Plain-text document sources:
*** Begin section ***

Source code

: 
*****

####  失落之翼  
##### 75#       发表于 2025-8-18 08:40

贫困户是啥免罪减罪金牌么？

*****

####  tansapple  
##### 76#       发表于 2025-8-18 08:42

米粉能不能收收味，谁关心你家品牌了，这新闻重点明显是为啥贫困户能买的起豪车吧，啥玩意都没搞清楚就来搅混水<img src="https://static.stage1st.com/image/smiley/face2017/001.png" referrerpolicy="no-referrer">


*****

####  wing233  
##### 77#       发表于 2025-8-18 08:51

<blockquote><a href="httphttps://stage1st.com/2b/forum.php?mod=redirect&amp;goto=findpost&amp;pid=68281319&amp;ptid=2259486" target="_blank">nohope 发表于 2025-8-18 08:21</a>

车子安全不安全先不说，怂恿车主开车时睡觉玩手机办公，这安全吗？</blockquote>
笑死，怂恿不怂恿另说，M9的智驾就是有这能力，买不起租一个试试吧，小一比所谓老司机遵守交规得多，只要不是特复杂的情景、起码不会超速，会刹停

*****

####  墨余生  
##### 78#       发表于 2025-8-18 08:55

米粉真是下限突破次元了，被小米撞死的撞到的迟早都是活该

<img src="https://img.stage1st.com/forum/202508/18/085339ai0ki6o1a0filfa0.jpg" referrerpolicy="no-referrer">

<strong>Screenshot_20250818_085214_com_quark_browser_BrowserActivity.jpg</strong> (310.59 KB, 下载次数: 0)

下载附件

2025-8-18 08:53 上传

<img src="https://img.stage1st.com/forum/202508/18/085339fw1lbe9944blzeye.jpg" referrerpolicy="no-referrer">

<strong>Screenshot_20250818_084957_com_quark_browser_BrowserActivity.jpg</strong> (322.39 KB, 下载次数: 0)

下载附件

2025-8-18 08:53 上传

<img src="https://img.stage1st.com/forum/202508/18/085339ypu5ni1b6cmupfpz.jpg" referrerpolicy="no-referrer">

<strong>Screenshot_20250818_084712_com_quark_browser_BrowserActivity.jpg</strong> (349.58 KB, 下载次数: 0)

*** End section ***
*** Begin section ***

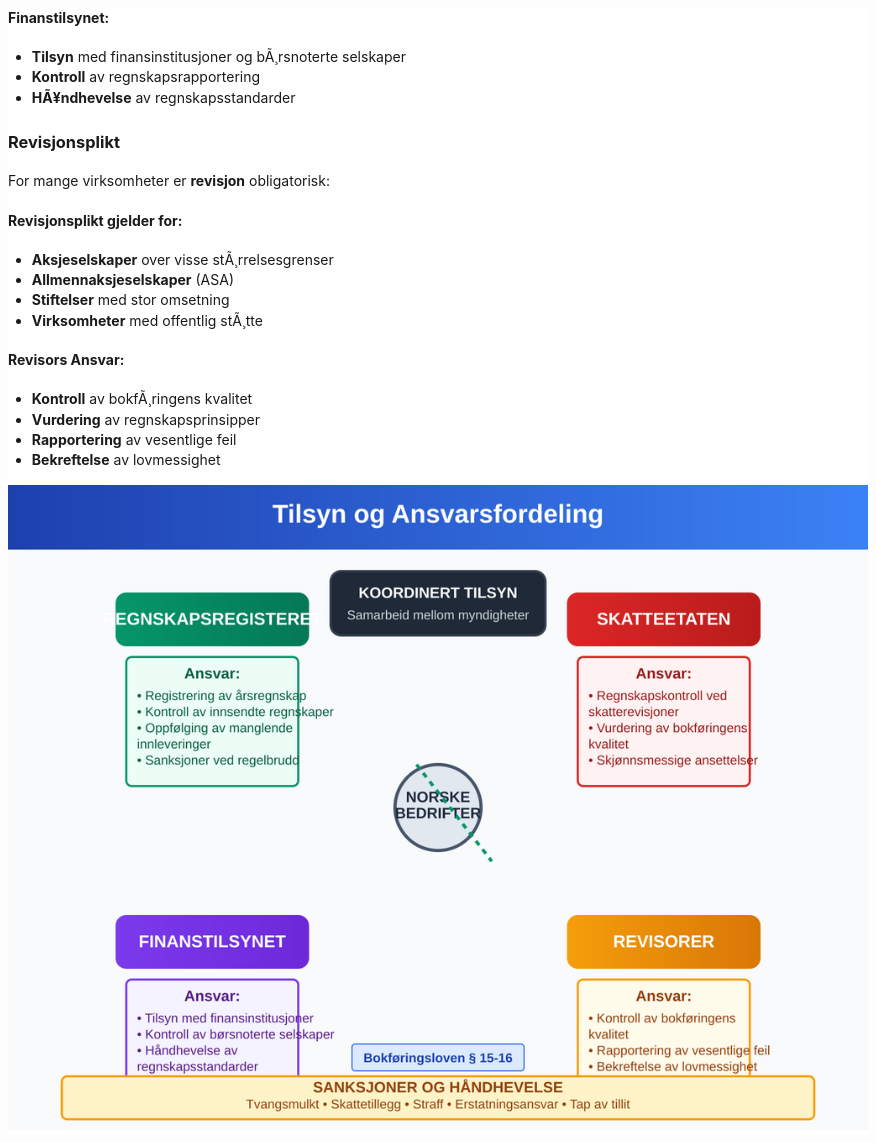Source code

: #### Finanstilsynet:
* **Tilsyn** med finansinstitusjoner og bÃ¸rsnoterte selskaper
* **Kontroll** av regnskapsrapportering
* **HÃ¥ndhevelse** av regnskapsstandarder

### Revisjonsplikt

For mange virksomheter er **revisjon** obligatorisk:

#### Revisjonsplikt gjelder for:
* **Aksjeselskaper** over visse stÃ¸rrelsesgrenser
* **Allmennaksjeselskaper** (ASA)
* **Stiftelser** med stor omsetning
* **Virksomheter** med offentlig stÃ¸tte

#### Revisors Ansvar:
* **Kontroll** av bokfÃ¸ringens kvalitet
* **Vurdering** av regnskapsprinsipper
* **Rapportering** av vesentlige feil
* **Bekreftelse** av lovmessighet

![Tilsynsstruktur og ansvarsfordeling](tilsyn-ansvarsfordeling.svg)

*** End section ***

What you should do: Please count the lines in the records that contain the string "strong". Reply with the number alone.

Result of this exercise: 3